$20M retreat to be sold
Oct. 2, 2003
Chris Patterson
Staff Writer

submitted photo

Trout Run, a weekend retreat for former presidents and dignitaries, is home to five houses, an Olympic-size swimming pool, a three-car garage and parking for 50 cars. The property goes on sale later this month.



With only a $100,000 cashier's check, you, too, can bid on a $20 million property for sale in Thurmont, once a weekend destination for movie stars and U.S. presidents.

The 453-acre wooded retreat will be auctioned at 1 p.m. on Saturday, Oct. 23. Potential bidders must come to the property on Catoctin Hollow Road with check in hand, according to auction house president William Bone.

Bone's company, The National Auction Group Inc. based in Gadsden, Ala., will auction the fishing retreat.

Aside from amazing views of pristine wilderness, the property offers five houses, a main lodge, an Olympic-size swimming pool and bathhouse, tennis courts, shuffleboard and basketball courts, a three-car garage, "extensive flagstone patios and outdoor lighting" and "hard-surface parking for 50 cars," according to marketing materials provided by public relations company Marshall & Associates.

Perhaps the most alluring feature of the property is a roughly 2-mile portion of Little Hunting Creek filled with wild trout that runs through the center of the property, Bone said.

Of course, another of the appealing aspects of the property, and one that may help yield a handsome price, is the property's past.

Bone said the property was originally used by President Herbert Hoover as a retreat to practice his favorite hobby -- fly fishing.

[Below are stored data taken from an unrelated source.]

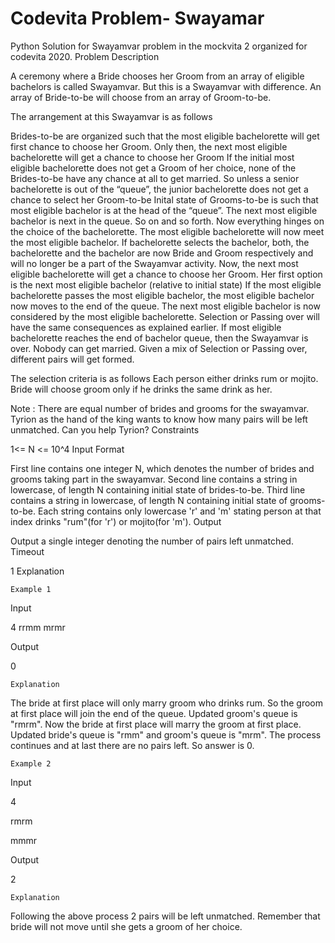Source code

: # Codevita Problem- Swayamar

Python Solution for Swayamvar problem in the mockvita 2 organized for codevita 2020.
Problem Description

A ceremony where a Bride chooses her Groom from an array of eligible bachelors is called Swayamvar. But this is a Swayamvar with difference. An array of Bride-to-be will choose from an array of Groom-to-be.

The arrangement at this Swayamvar is as follows

Brides-to-be are organized such that the most eligible bachelorette will get first chance to choose her Groom. Only then, the next most eligible bachelorette will get a chance to choose her Groom If the initial most eligible bachelorette does not get a Groom of her choice, none of the Brides-to-be have any chance at all to get married. So unless a senior bachelorette is out of the “queue”, the junior bachelorette does not get a chance to select her Groom-to-be Inital state of Grooms-to-be is such that most eligible bachelor is at the head of the “queue”. The next most eligible bachelor is next in the queue. So on and so forth. Now everything hinges on the choice of the bachelorette. The most eligible bachelorette will now meet the most eligible bachelor. If bachelorette selects the bachelor, both, the bachelorette and the bachelor are now Bride and Groom respectively and will no longer be a part of the Swayamvar activity. Now, the next most eligible bachelorette will get a chance to choose her Groom. Her first option is the next most eligible bachelor (relative to initial state) If the most eligible bachelorette passes the most eligible bachelor, the most eligible bachelor now moves to the end of the queue. The next most eligible bachelor is now considered by the most eligible bachelorette. Selection or Passing over will have the same consequences as explained earlier. If most eligible bachelorette reaches the end of bachelor queue, then the Swayamvar is over. Nobody can get married. Given a mix of Selection or Passing over, different pairs will get formed.

The selection criteria is as follows Each person either drinks rum or mojito. Bride will choose groom only if he drinks the same drink as her.

Note : There are equal number of brides and grooms for the swayamvar. Tyrion as the hand of the king wants to know how many pairs will be left unmatched. Can you help Tyrion?
Constraints

1<= N <= 10^4
Input Format

First line contains one integer N, which denotes the number of brides and grooms taking part in the swayamvar. Second line contains a string in lowercase, of length N containing initial state of brides-to-be. Third line contains a string in lowercase, of length N containing initial state of grooms-to-be. Each string contains only lowercase 'r' and 'm' stating person at that index drinks "rum"(for 'r') or mojito(for 'm').
Output

Output a single integer denoting the number of pairs left unmatched.
Timeout

1
Explanation

    Example 1

Input

4 rrmm mrmr

Output

0

    Explanation

The bride at first place will only marry groom who drinks rum. So the groom at first place will join the end of the queue. Updated groom's queue is "rmrm". Now the bride at first place will marry the groom at first place. Updated bride's queue is "rmm" and groom's queue is "mrm". The process continues and at last there are no pairs left. So answer is 0.

    Example 2

Input

4

rmrm

mmmr

Output

2

    Explanation

Following the above process 2 pairs will be left unmatched. Remember that bride will not move until she gets a groom of her choice.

It was such a great fishing spot that it was frequently visited by the rich and famous.

Presidents Franklin D. Roosevelt and Dwight D. Eisenhower and Winston Churchill were just a few of the property's notable guests, Bone said. Eisenhower reportedly painted some of his watercolors at the property.

The bridge that runs across the creek from the main lodge to the Hoover House was used by Roosevelt to fish while in his wheelchair, Bone said. In fact, Roosevelt reportedly used the retreat to relax during World War II. Radio transmissions from the property were disguised to make it appear he was onboard a ship, Bone said. The story goes that the ruse worked only until Churchill went to a nightclub in Thurmont one night and got drunk.

"It sort of blew their cover," he said.

Current property owner Howard E. Haugerud, 79, is a former publisher of Stars and Stripes military publication.

In an e-mail, Haugerud wrote that he does not now nor has he ever lived at Trout Run. The property is only a "fishing and hunting weekend retreat," he said, and he is selling it due to his wife Tomajean's health issues.

"It has become difficult for Tomajean to navigate steps and walk for more than short distances," he wrote.

"I find being at Trout Run much less enjoyable when she cannot be there to share the beautiful surroundings."

Bone said the auction would be an "absolute auction," meaning the property will be sold to the highest bidder with no minimum required.